Эти вылазки на природу не прошли ему даром. Грудь опять завалило, горло распухло, словно набитое ватой, дышалось с трудом. Вызванный в общежитие фельдшер определил воспаление легких. Сердобольная Шура усиленно пользовала его тертой редькой, каленой солью в тряпице, прикладывая и то и другое к грудям, и, пытаясь сбить жар, часто меняла на лбу уксусные примочки.
Как раз в эти самые дни и пришла наконец-то из дома давно ожидаемая посылка. В ней оказался продолговатый пакетик из мешковины с домашними колобками и сухарями и долгожданные сапоги.
Отправив супругу лечиться на юг, старый Норин все эти дни оставался один.
С утра, сипло и трудно дыша, затаскивал в избу охапку березовых дров, вытапливал печку. Позавтракав, брался за кисти, радуясь тишине, одиночеству.

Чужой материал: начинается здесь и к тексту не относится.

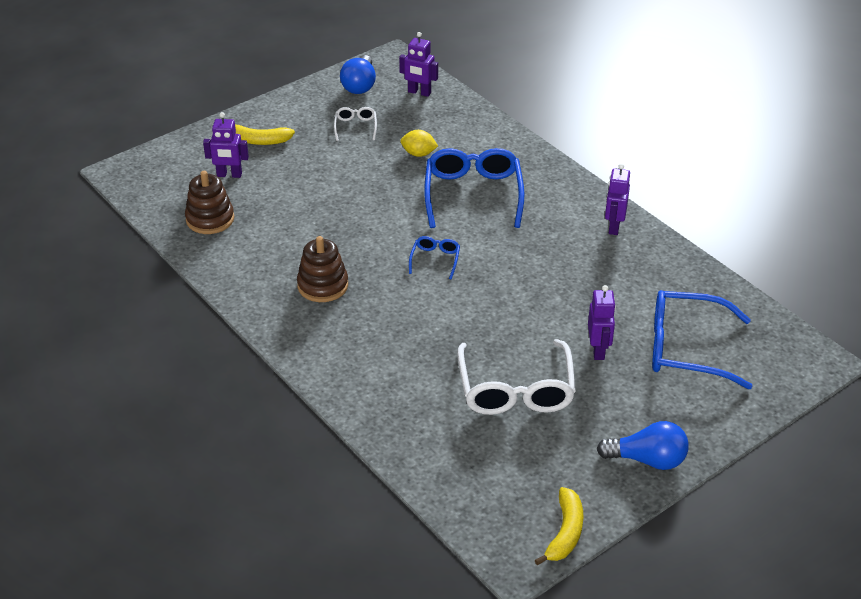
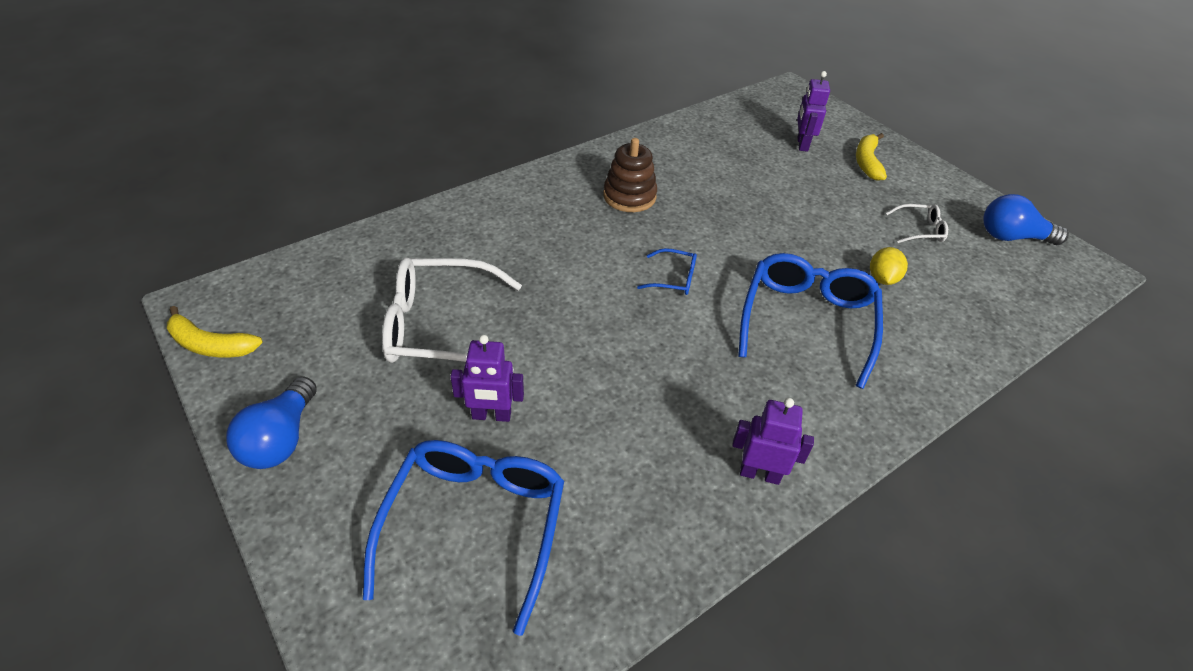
camera: 90 degrees right, 5 degrees up
(210, 219) = (729, 133): brown stacking toy -> none
(419, 92) = (1022, 288): purple robot -> none
(473, 195) = (807, 322): blue glasses -> blue glasses turned 75 degrees counterclockwise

Супруга его, Калерия Евдокимовна, по приезде в село играла какое-то время в любительском драмкружке, сама пыталась ставить спектакли, руководила хором, искала себя, но потом, заявив, что ей надоело возиться с бездарными этими Маньками, Ваньками, Таньками, села дома и захандрила, вспоминая столичную жизнь.
Занялась было обустройством квартиры, хотела обставить ее как у подруги в Москве, но он запретил ей трогать дедовы сундуки и лавки, старые половики и иконы, позволил лишь заменить занавески на окнах. Возмущенная этим, она укатила в столицу, бросив с порога, что больше ноги ее здесь не будет. Через неделю вернулась притихшая, но не роняя достоинства и давая почувствовать, что и там не нашла должного понимания.
Долго не мог он привыкнуть к ее курению, к губной помаде, которой испачканы были окурки, ею везде оставляемые, к развязной манере сидеть с папироской в зубах, сплетаясь ногами и высоко открывая худые колени. Она не хотела иметь детей, заботилась о фигуре, и это его огорчало. В последние годы жена помешалась на чистоте и за короткое время сумела отвадить от дома многих его друзей и знакомых. Особенно невзлюбила студентов («Натащат грязищи!») и вскоре добилась того, что теперь уже редко кто рисковал навестить старого Норина. А прежде студенты частенько его навещали, хотя, как ему говорили, Гапоненко и пытался им запрещать.
Сам новый директор дружбы ни с кем не водил, держался подальше от всяких теплых компаний, хотя постоянно и неустанно сколачивал возле себя актив, упорно выискивал единомышленников.
Он вечно был занят, всегда куда-то спешил, но никто никогда не видел, чтобы сам он писал, рисовал, ходил на этюды. Работы свои он никогда никому не показывал. Да и имел ли он их? Если случалось ему подменить кого-то из педагогов, все обучение его сводилось к тому, что, забежав во время урока, между другими своими делами, в аудиторию, наскоро обегал глазами работы учеников, на ходу подавая советы срезать нос, поднять бровь, посмотреть на уши, убавить рот, вновь исчезал, пыхая трубкой, оставляя за тощей сутулой спиной волокна синего дыма и запах медового табака.
На педсоветах он постоянно напоминал о требованиях момента, призывал педагогов шагать в ногу со временем, призывал к неустанной бдительности, к тому, чтобы каждый из них глубоко проникся здоровым недоверием к окружающим, вовремя смог разглядеть козни коварных врагов.
Оставшись вдруг не у дел, старый художник всю осень ходил на этюды. Природа лечила, но, как ни старался избыть он в себе горькое чувство обиды, подавить его до конца так и не мог.
Еще осенью, перед тем как уехать в Москву, к нему заходил Мерцалов, настаивал: самоуправство нельзя оставлять безнаказанным, надо протестовать. Пусть только Норин напишет, а все остальное он возьмет на себя.
Старый художник сказал, что сроду не писывал жалоб. Мерцалов не отступался. Он даже сам за него напишет, пусть будет только его согласие! Гапоненку надо как можно скорее поставить на место, иначе он тут наломает дров…
Вступила супруга Калерия Евдокимовна, обожавшая искусствоведа, считавшая его единственным интеллигентным человеком в этой провинциальной дыре. Она заявила мужу, что если бумагу он ту не напишет, то сделает это она сама.
При этих словах ее он вдруг поднялся и грохнул палкою об пол. Зная его характер, супруга не стала спорить, тут же смертельно обиделась и, оскорбленно вытянув в нитку тонкие блеклые губы, хлопнула дверью, ушла.
Извинясь за такой непредвиденный инцидент, Норин вдруг потерял всю охоту к беседе, насупился и замолчал.
Мерцалов ушел, так и не получив от него ответа, тем не менее заявил, что он все равно не оставит самоуправство Гапоненки безнаказанным.